> [Exercise task] Gather every line of the items below that contains the word "small", and copy each one in full.

___ Task material ___

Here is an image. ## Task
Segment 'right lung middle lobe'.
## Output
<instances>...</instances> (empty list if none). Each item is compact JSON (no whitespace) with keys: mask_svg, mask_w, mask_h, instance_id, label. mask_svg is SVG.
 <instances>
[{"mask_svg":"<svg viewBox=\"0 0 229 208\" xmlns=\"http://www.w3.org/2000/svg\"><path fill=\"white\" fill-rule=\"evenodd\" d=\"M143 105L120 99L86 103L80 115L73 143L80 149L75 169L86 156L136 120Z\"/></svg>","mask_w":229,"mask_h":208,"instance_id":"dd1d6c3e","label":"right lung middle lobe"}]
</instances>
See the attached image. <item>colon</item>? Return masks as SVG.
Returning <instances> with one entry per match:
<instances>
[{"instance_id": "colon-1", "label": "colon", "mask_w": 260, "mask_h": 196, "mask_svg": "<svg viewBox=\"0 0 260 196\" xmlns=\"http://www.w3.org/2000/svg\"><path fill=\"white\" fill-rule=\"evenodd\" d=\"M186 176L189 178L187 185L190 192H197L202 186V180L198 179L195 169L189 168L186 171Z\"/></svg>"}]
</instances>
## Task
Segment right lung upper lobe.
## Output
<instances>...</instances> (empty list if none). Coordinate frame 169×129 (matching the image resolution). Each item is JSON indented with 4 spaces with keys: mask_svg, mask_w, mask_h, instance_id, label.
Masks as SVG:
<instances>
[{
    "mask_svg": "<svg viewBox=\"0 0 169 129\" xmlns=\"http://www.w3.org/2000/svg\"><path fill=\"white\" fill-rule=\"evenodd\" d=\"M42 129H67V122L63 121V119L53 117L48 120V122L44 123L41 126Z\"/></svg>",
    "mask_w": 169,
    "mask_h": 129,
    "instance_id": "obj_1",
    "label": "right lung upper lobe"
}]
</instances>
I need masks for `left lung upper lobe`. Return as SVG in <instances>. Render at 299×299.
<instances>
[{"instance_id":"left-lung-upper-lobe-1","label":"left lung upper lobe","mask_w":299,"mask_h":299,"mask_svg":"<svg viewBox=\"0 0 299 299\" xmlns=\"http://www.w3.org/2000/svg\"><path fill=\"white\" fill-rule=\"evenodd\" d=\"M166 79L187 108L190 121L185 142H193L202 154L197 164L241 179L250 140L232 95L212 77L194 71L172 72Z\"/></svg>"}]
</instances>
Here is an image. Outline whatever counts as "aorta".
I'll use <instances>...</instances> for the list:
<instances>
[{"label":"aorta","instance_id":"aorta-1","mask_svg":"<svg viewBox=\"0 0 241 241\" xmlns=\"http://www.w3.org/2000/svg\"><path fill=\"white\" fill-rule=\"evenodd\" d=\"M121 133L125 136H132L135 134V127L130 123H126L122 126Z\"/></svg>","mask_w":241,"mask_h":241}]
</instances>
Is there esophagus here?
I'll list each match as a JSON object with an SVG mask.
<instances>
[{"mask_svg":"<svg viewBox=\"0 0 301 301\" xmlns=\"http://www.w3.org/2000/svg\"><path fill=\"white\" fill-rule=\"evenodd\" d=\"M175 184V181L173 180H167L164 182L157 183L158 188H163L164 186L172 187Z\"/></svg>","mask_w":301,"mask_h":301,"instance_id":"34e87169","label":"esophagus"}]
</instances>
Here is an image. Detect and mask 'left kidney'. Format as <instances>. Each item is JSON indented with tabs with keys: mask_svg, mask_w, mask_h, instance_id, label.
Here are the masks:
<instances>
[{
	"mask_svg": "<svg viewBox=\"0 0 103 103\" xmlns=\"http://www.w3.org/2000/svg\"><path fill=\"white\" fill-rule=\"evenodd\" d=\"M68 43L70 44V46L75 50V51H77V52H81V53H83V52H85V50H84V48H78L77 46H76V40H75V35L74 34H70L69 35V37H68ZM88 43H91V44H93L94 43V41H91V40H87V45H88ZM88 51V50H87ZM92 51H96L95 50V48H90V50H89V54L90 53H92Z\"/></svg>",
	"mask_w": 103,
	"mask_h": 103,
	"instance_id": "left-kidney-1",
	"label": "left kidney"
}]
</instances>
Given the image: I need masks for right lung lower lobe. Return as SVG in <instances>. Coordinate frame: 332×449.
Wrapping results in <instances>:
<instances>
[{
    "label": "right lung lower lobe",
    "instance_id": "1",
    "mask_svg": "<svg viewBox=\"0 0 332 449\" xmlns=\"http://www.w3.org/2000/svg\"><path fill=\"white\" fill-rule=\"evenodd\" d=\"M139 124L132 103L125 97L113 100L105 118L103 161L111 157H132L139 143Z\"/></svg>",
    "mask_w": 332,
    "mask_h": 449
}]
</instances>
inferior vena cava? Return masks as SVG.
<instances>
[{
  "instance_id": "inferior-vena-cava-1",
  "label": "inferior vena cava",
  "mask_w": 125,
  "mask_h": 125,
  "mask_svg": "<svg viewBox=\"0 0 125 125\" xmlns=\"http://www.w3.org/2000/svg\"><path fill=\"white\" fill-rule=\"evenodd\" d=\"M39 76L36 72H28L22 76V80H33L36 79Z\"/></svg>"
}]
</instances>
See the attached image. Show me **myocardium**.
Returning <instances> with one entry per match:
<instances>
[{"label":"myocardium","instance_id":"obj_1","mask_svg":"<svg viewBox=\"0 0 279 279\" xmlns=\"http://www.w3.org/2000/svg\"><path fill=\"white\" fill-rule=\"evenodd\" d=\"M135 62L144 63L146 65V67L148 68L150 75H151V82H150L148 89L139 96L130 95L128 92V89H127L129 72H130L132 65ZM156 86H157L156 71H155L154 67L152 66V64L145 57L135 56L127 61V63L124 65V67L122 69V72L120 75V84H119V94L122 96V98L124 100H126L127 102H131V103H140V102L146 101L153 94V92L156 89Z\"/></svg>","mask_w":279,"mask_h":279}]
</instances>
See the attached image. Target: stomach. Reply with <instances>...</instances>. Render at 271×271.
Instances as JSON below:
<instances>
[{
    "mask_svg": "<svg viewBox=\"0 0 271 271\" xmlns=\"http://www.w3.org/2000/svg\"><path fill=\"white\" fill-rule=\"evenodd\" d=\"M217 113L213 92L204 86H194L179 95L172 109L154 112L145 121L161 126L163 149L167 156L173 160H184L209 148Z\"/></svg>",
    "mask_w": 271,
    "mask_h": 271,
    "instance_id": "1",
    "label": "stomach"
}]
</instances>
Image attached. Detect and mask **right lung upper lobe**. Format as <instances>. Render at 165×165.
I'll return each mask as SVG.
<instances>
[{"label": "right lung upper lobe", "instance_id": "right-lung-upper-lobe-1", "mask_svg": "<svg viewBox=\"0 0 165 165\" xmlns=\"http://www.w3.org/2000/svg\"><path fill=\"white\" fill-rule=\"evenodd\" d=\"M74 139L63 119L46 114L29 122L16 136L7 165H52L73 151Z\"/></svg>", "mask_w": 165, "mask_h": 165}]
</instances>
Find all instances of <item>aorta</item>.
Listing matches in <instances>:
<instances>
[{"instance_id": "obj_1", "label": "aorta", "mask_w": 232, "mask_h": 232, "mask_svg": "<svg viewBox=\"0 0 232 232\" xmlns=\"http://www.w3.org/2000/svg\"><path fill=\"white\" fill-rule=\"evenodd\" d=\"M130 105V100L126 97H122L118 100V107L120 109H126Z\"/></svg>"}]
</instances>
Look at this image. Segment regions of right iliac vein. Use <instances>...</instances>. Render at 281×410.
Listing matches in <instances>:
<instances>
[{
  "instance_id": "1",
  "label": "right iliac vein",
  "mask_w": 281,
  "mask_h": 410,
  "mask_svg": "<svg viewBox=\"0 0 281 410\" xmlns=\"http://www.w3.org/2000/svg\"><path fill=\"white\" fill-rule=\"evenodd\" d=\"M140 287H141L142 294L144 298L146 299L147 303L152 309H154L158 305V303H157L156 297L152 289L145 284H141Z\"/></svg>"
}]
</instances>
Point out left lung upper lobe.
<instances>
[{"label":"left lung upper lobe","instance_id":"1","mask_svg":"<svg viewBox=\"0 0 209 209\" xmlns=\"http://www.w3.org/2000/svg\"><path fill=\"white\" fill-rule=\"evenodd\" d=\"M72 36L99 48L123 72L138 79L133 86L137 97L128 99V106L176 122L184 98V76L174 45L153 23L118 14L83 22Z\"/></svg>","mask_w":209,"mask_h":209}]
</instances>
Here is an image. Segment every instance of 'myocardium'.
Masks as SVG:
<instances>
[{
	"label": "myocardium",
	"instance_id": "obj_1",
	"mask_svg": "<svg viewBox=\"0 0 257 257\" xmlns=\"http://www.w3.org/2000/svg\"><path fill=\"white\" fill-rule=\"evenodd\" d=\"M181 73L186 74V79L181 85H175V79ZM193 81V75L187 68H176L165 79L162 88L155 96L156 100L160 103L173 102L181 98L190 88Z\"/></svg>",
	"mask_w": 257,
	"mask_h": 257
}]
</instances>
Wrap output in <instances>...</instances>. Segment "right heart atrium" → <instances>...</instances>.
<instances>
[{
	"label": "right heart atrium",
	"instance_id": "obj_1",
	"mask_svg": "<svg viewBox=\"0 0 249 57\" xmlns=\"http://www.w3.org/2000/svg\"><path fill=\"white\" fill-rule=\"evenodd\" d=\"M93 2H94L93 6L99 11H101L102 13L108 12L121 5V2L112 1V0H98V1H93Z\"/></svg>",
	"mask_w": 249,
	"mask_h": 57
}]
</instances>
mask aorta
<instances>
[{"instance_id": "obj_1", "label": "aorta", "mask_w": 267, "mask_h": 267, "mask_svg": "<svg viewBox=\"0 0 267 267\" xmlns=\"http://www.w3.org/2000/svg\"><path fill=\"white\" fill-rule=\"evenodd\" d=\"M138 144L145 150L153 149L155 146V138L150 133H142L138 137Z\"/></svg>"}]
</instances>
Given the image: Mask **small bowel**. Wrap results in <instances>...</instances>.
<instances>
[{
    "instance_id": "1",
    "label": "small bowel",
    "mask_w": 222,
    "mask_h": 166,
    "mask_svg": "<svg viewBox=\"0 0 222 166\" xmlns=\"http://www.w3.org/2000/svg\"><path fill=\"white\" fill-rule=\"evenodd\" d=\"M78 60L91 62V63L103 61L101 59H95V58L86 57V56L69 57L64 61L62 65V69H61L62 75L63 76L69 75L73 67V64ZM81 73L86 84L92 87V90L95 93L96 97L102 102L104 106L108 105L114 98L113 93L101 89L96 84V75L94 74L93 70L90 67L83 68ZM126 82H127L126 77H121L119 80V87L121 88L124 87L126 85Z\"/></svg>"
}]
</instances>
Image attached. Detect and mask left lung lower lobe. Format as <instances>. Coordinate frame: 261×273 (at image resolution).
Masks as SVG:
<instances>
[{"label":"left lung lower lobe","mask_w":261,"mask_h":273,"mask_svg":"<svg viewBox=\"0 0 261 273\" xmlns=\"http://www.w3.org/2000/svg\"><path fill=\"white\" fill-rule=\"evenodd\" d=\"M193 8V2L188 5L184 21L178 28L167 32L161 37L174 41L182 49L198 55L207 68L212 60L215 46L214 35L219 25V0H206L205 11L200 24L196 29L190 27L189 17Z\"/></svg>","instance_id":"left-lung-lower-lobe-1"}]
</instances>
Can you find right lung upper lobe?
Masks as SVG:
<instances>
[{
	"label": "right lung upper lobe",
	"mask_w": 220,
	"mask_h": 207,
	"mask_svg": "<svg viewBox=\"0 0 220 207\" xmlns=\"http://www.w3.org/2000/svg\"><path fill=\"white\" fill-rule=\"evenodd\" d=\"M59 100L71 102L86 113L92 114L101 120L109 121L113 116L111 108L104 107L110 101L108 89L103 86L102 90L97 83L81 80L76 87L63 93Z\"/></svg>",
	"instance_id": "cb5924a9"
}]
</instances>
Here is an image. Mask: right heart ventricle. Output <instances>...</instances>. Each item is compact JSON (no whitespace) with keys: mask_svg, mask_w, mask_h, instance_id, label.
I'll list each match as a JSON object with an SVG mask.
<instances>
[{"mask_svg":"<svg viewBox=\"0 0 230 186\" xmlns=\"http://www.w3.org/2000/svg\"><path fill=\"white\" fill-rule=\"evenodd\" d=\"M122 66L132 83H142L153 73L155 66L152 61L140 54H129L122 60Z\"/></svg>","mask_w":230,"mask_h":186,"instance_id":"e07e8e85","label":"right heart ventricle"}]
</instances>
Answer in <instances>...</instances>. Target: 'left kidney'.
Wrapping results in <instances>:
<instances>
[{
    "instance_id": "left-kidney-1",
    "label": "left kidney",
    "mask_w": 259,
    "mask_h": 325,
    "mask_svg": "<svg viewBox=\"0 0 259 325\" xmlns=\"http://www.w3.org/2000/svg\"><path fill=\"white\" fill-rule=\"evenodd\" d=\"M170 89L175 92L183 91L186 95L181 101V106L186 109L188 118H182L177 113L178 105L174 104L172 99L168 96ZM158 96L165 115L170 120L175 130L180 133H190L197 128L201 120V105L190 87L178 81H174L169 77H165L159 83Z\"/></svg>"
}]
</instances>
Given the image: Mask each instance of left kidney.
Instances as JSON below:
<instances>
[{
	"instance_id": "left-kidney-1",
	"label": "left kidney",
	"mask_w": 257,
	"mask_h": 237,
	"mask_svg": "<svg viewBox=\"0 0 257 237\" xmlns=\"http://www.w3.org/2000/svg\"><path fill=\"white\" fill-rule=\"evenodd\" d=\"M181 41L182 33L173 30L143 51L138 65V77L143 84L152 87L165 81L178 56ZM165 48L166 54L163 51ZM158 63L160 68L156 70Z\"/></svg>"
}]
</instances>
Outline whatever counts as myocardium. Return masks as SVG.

___

> [Problem solution]
Given the image: Mask **small bowel**. Wrap results in <instances>...</instances>.
    "label": "small bowel",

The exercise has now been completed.